The pack consists of:

nvigi_core: The NVIGI Core components, including:
- The headers, libraries and DLLs that make up the main functionality of NVIGI
- Basic documentation on the core architecture
plugins/sdk: The AI Plugins, including:
- The headers (include) and DLLs (bin/x64) that comprise the AI Plugin functionalities such as ASR, GPT, and Embedding.
- Basic, precompiled command-line samples (source/samples and bin/x64) that run a sequence of AI workloads
sample: The 3D Sample, including:
- A precompiled, runnable 3D+GUI sample that allows easy experimentation with components of the SDK, including speech input and text input to an LLM
- Source code for the sample
- Build files to allow the source to be rebuilt as desired
nvigi.models: AI Models for use with the above, including:
- Llama-3 GPT LLM, downloadable manually
- Whisper Speech Recognition, downloadable manually
- Note that this is a junction link, generated by setup_links.bat. It points into the plugins/sdk/data/nvigi.models directory.
nvigi.test: Basic AI Test Data, including:
- A WAV file for use as input to speech recognition in the command-line sample
- Note that this is a junction link, generated by setup_links.bat. It points into the plugins/sdk/data/nvigi.test directory.
docs: Documentation for all of the above components, repackaged and linked from this top-level document.

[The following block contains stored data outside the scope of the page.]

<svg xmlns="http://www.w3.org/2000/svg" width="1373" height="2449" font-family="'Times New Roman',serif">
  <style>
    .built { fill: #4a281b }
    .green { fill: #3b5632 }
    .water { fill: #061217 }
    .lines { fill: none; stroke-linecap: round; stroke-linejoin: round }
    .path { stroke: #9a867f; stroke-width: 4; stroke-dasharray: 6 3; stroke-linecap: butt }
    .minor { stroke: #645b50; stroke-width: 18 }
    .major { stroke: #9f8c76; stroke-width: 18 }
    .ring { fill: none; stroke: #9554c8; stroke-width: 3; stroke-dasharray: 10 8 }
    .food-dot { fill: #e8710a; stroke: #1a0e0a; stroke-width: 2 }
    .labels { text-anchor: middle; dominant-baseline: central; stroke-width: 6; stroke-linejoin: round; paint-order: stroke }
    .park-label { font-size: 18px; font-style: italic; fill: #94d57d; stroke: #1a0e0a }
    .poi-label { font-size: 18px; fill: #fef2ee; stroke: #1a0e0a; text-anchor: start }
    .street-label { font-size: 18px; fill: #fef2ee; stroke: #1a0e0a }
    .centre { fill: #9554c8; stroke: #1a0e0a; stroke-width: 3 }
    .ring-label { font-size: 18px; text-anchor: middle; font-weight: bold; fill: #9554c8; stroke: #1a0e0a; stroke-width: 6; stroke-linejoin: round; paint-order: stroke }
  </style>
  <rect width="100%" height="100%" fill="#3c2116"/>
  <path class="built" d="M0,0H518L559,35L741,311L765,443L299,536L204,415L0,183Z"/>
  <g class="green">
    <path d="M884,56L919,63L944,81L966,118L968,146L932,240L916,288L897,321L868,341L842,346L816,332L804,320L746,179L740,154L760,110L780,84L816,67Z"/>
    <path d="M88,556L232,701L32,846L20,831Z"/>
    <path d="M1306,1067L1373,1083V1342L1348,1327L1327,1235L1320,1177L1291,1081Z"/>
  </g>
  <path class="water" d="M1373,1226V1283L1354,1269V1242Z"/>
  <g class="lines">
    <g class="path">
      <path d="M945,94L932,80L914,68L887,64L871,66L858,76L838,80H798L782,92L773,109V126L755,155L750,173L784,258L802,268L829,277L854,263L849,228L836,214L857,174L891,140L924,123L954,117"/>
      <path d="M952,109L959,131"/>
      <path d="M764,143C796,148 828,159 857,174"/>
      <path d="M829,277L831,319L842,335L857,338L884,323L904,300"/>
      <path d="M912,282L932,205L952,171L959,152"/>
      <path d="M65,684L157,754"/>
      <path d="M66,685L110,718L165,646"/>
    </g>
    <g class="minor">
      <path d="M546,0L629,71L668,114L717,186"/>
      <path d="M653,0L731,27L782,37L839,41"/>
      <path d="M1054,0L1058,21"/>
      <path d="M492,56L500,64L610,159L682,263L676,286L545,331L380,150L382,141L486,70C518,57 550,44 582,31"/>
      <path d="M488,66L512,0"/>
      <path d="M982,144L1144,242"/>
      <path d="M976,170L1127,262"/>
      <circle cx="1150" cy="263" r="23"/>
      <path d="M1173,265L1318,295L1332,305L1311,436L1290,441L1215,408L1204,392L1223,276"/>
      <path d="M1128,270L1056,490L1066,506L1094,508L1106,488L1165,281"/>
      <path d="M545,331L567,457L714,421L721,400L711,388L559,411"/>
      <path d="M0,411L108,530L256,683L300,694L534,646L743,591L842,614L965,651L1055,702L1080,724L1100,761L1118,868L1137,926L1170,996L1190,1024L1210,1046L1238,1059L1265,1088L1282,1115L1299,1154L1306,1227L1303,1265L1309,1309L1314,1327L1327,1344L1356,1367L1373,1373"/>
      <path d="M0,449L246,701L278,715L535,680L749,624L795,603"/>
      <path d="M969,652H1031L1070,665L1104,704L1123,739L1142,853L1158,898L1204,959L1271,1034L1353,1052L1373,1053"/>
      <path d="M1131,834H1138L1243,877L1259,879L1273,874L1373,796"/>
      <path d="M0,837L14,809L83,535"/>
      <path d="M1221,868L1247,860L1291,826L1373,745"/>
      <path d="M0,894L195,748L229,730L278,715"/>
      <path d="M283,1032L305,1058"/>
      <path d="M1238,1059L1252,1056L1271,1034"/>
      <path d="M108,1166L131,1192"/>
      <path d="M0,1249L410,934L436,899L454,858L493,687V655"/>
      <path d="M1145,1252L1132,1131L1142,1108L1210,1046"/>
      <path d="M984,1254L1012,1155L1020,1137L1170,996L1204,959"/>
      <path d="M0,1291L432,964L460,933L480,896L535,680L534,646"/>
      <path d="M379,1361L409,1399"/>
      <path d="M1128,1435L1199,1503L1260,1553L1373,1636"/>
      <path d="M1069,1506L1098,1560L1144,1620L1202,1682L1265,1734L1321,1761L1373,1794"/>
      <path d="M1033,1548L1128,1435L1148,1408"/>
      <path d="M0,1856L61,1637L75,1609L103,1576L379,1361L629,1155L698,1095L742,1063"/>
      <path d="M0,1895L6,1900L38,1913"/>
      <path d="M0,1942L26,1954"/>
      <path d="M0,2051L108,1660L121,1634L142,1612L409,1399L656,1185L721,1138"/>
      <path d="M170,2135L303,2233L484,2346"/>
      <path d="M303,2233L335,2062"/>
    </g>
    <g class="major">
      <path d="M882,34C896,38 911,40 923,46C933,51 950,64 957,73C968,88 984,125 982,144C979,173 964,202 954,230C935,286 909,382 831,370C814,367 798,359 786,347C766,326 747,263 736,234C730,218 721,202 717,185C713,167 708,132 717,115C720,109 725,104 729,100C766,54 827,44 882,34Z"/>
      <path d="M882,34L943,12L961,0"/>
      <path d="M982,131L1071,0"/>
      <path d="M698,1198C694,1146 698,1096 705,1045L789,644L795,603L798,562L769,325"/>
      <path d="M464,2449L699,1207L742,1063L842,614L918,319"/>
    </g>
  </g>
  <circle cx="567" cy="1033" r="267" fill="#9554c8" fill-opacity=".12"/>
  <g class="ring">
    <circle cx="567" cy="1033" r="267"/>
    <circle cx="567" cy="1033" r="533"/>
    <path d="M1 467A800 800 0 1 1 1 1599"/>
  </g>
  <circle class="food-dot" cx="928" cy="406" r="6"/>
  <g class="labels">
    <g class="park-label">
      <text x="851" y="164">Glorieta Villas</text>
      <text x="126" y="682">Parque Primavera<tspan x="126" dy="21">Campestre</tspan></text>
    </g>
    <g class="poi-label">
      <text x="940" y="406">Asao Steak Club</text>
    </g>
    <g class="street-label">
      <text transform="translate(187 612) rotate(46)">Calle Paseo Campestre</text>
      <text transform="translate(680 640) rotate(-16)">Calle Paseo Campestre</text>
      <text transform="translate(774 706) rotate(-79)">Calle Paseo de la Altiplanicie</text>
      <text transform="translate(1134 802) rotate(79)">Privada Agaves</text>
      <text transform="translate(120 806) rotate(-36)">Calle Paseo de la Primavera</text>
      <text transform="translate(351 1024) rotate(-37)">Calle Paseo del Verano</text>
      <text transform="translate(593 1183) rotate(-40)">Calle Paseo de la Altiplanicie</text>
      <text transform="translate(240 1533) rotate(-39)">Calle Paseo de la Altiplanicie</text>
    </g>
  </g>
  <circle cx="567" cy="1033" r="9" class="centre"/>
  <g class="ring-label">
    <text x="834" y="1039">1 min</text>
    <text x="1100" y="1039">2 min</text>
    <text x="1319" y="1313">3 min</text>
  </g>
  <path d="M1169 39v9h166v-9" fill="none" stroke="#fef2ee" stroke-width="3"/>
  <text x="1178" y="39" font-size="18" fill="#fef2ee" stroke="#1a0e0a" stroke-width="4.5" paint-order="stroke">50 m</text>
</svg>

Known Issues and Important Notes

1.1.0 Release

TBD

1.0.0 Release

Initial public release

Beta 1

A significant change in the Beta 1 release compared to early-access releases is that independent components of NVIGI have been split into their own directories. Specifically, the core APIs and core DLLs for NVIGI are now in the nvigi_core package, and the AI Plugins are in SDK. The Beta 1 pack generally ships all of these, zipped as sibling directories, in a single release pack. However, future releases may be decoupled, especially w.r.t. nvigi_core, which should change much less frequently. Additional, new plugins may also be distributed independently.
Owing to a quirk of conversational/interactive mode in GGML, the GGML GPT plugin can in some cases produce truncated responses or an empty response. This can be seen in the Basic Sample or in the 3D Sample if the user interacts with the GPT for several iterations without resetting the conversation. If desired, the frequency of this can be lowered by increasing the nvigi::GPTRuntimeParameters::tokensToPredict value. A solution to this is being investigated.
When using CiG, it is currently important to keep a reference to the nvigi::plugin::hwi::cuda for the life of the application. This ensures that if plugins using CiG are created and destroyed multiple times, the shared CUDA context stays active. It is important that the nvigi::plugin::hwi::cuda plugin not be unloaded and reloaded multiple times in the application. Keeping a reference via an active interface for the life of the application will do this. See the CiG code in the 3D Sample for an example of this.
The OnnxGenAI Mistral Model responses can include some “system” text; a potential fix to the plugin is being investigated.